- [Element and coordinate records]:
↓
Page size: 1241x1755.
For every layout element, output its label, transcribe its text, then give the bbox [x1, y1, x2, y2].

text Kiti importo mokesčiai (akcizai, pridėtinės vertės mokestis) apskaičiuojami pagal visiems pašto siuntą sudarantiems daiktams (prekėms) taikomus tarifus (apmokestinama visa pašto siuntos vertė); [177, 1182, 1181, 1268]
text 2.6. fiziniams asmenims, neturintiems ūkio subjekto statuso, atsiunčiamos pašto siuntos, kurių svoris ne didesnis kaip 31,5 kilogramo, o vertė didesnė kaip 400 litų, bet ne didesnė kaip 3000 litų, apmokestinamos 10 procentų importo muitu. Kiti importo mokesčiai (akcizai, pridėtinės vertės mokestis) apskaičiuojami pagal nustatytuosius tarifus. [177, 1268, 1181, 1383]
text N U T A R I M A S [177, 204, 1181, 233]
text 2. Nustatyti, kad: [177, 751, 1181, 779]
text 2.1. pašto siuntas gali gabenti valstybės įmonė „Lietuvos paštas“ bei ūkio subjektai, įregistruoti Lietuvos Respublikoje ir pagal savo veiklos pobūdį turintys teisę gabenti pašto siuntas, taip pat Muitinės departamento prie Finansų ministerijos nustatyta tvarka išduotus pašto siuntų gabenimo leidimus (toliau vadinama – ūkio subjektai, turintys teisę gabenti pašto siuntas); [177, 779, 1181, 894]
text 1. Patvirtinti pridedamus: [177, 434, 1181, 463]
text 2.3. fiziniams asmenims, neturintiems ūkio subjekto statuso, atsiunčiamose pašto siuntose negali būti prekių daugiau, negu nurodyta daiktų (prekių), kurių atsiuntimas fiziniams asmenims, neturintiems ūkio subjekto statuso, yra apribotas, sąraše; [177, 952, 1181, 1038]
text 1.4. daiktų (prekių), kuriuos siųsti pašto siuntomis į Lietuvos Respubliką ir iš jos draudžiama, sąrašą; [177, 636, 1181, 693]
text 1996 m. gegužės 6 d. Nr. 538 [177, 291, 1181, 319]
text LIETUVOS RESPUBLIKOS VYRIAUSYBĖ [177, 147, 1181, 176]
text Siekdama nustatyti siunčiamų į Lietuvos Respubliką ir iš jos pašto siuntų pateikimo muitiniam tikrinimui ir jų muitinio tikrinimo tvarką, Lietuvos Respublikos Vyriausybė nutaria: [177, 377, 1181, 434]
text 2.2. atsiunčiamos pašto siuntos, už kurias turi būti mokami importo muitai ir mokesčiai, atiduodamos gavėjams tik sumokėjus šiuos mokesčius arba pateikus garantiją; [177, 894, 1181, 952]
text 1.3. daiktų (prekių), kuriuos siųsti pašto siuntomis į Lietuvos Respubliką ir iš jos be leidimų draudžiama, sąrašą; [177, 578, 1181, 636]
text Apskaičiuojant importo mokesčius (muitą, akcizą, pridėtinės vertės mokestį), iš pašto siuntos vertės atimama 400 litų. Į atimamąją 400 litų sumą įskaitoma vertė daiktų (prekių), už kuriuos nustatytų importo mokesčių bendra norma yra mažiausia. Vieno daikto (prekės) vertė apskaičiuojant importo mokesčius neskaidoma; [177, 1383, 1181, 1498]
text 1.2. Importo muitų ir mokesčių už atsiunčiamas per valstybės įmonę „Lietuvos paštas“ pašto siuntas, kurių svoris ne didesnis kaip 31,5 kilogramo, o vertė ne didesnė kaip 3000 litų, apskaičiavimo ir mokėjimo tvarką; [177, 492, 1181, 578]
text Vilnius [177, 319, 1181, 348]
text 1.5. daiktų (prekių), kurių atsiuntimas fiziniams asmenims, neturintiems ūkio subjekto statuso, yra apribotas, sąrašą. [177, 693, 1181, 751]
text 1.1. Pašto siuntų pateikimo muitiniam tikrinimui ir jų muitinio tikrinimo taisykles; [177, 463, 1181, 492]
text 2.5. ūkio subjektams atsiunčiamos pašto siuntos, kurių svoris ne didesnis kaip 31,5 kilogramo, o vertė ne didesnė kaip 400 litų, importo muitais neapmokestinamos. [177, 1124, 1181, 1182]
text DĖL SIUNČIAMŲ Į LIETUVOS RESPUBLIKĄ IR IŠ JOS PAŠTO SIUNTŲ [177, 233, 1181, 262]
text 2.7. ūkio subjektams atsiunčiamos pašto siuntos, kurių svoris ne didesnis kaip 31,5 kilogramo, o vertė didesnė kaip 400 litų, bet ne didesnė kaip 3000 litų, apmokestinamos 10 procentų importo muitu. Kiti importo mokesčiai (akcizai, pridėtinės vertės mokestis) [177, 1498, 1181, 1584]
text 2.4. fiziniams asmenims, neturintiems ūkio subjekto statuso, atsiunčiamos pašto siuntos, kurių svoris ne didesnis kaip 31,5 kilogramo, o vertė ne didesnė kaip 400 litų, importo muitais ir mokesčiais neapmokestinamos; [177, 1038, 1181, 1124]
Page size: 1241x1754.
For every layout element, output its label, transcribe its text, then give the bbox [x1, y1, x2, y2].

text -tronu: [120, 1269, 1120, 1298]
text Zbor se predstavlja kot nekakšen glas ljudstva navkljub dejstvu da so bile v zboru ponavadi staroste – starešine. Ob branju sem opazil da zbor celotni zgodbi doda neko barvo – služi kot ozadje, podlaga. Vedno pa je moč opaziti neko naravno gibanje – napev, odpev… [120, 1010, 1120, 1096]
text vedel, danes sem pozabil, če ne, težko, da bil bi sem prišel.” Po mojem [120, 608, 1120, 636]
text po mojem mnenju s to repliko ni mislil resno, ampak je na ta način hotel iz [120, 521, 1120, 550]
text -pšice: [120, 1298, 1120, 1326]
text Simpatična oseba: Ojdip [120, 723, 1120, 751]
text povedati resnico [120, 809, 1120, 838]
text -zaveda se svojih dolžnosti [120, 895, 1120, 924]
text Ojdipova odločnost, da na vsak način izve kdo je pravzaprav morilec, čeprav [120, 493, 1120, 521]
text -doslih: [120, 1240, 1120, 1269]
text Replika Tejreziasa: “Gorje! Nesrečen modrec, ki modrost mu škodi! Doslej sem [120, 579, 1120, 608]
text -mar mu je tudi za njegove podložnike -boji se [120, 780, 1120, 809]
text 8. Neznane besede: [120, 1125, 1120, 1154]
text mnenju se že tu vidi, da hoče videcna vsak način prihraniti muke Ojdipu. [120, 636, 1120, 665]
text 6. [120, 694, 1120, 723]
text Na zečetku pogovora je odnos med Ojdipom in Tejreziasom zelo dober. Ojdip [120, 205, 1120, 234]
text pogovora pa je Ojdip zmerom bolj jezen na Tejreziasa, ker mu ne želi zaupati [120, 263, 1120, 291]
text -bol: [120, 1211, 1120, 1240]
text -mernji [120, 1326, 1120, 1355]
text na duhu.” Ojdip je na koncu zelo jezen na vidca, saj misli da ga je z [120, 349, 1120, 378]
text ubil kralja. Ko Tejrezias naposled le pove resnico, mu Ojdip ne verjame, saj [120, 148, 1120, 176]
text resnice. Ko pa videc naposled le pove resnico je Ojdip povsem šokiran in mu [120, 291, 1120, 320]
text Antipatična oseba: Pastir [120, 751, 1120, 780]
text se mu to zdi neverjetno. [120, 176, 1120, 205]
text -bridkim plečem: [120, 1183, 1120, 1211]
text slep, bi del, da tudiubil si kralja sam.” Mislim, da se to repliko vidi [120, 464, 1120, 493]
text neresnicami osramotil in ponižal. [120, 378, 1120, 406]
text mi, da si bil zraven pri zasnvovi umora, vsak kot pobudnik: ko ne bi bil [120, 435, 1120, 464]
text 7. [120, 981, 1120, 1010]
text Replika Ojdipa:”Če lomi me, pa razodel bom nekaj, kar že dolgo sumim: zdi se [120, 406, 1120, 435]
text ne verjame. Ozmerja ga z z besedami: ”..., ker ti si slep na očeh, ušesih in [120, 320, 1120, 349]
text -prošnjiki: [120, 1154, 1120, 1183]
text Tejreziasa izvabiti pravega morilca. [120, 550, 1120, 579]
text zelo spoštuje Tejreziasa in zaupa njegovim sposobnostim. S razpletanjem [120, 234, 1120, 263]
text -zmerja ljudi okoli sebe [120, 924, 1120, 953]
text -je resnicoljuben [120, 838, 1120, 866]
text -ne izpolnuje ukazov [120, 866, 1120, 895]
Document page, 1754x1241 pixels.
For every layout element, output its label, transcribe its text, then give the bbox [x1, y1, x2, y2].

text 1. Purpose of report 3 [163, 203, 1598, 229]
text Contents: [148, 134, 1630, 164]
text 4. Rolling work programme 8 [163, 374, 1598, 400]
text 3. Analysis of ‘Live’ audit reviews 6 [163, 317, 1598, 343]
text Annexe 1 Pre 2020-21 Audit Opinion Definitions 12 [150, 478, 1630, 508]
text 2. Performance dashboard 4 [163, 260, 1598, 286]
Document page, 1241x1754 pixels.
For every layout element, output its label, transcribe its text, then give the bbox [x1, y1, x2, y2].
↑
- [Task to complete]: Which lines of the material above contain the word "sąrašą"? List each one in full, treating uppercase and lowercase letters as distinct.

- [The answer]:
text 1.4. daiktų (prekių), kuriuos siųsti pašto siuntomis į Lietuvos Respubliką ir iš jos draudžiama, sąrašą; [177, 636, 1181, 693]
text 1.3. daiktų (prekių), kuriuos siųsti pašto siuntomis į Lietuvos Respubliką ir iš jos be leidimų draudžiama, sąrašą; [177, 578, 1181, 636]
text 1.5. daiktų (prekių), kurių atsiuntimas fiziniams asmenims, neturintiems ūkio subjekto statuso, yra apribotas, sąrašą. [177, 693, 1181, 751]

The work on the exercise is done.